Program Authorization: La. Constitution, Article VII, Sec. 8; R.S. 39:1401-1410
The mission of the Debt Management Program is to provide staff to assist the State Bond Commission to carry out its constitutional and statutory mandates.
The goals of the Debt Management Program are:
1. Account for and service state debt.
2. Prepare all documentation and perform steps to issue state debt.
3. Provide analytical review of applications from political subdivisions for approval to issue debt, levy taxes, or obtain loans.
The Debt Management Program provides staff, under the direction of a director, who, in turn, reports to the state treasurer, to carry out the day-to-day work of the State Bond Commission. The State Bond Commission is responsible for monitoring, regulating, and coordinating state and local debt and other related functions as required by law. The commission reviews and approves the issuance of bonds and other debt obligations by the state, directly or through any state board, agency, or commission or by any political subdivision of the state. The State Bond Commission staff performs work to support the commission's issuance of state general obligation debt or dedicated tax-supported debt issued by the state or any state agency. Additionally, the staff pays debt service, maintains accounting records of debt amortization and paying agents accounts, accounts for reimbursement contracts related to capital outlay projects, and assists local governments in the analytical review of loan applications and debt issuance.
1Statistics are unavailable at this time.
Source: Division of Administration, Office of Statewide Reporting and Accounting Policy, Louisiana Comprehensive Annual Financial Report For The Year Ending June 30, 1997
OBJECTIVES AND PERFORMANCE INDICATORS
1. In FY 1998-99, the Debt Management Program will ensure the timely payment of debt service on the state's bonds and monitor the compliance of fiduciary responsibility of paying agent/registrar banks.
1 If debt service is not paid timely, the state is in technical default on its debt, which will result in the lowering of the state's bond rating and inhibit the ability for the state to incur debt in the future.
2. In FY 1998-99, the Debt Management Program will provide staff services to the State Bond Commission in order to successfully complete a sale of approximately $200,000,000 of general obligation bonds and track and monitor approved lines of credit relative to general obligation bonds.
1 The decision to sell general obligation bonds is made by the State Bond Commission and is dependent upon various capital outlay needs, market conditions, the amount of net state tax supported debt that can be issued, etc.
3. In FY 1998-99 the Debt Management Program will prepare a report as required by the State Bond Commission's State Debt Limit Rule on the amount of Net Sale Tax Supported Debt (NSTSD).
1 NSTSD includes general obligation bonds secured by the full faith and credit of the State of Louisiana; debt secured by capital leases or immovable property payable by the state or annual appropriation f the state; debt secured by statewide tax revenues or statewide special assessments; bonds secured by self-supported revenues which, in first instance, may not be sufficient to pay debt service and will then draw on the full faith and credit of the State of Louisiana.
Explanatory Note: Louisiana Revised Statutes 39:1365(25) and 39:1402(D) limit the authorization and issuance, respectively, of general obligation bonds. This serves as a legal debt limit. Louisiana Revised Statute 39:1367 enacted pursuant to a constitutional amendment, provides that the State Bond Commission establish annually a limit on the net state tax-supported debt issued subject to certain percentages established in the statutes and based on general fund and dedicated funds revenues forecast by the Revenue Estimating Conference.

● Material provided:
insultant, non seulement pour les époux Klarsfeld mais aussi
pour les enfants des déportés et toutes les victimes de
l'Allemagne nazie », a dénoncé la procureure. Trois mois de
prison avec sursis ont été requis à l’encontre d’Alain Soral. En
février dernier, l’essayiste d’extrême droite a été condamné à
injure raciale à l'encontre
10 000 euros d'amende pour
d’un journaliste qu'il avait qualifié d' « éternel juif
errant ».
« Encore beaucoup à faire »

● What to work on:
**1)** Repeat the portion of the Debt Management Program description between "Program Authorization: La." and "or obtain loans.", inclusive, changing "analytical review" to "technical review".
**2)** For each statement about the Debt Management Program description, answer yes or no according to whether it agrees with the text, and quote the deciding words. (a) The program's director reports to the state treasurer. (b) The Debt Management Program makes the decision to sell general obligation bonds. (c) For FY 1998-99, the program will support a sale of about $500,000,000 of general obligation bonds.

● Exercise responses:
**1)**
Program Authorization: La. Constitution, Article VII, Sec. 8; R.S. 39:1401-1410
The mission of the Debt Management Program is to provide staff to assist the State Bond Commission to carry out its constitutional and statutory mandates.
The goals of the Debt Management Program are:
1. Account for and service state debt.
2. Prepare all documentation and perform steps to issue state debt.
3. Provide technical review of applications from political subdivisions for approval to issue debt, levy taxes, or obtain loans.

**2)**
(a) Yes: "under the direction of a director, who, in turn, reports to the state treasurer"
(b) No: "The decision to sell general obligation bonds is made by the State Bond Commission"
(c) No: "a sale of approximately $200,000,000 of general obligation bonds"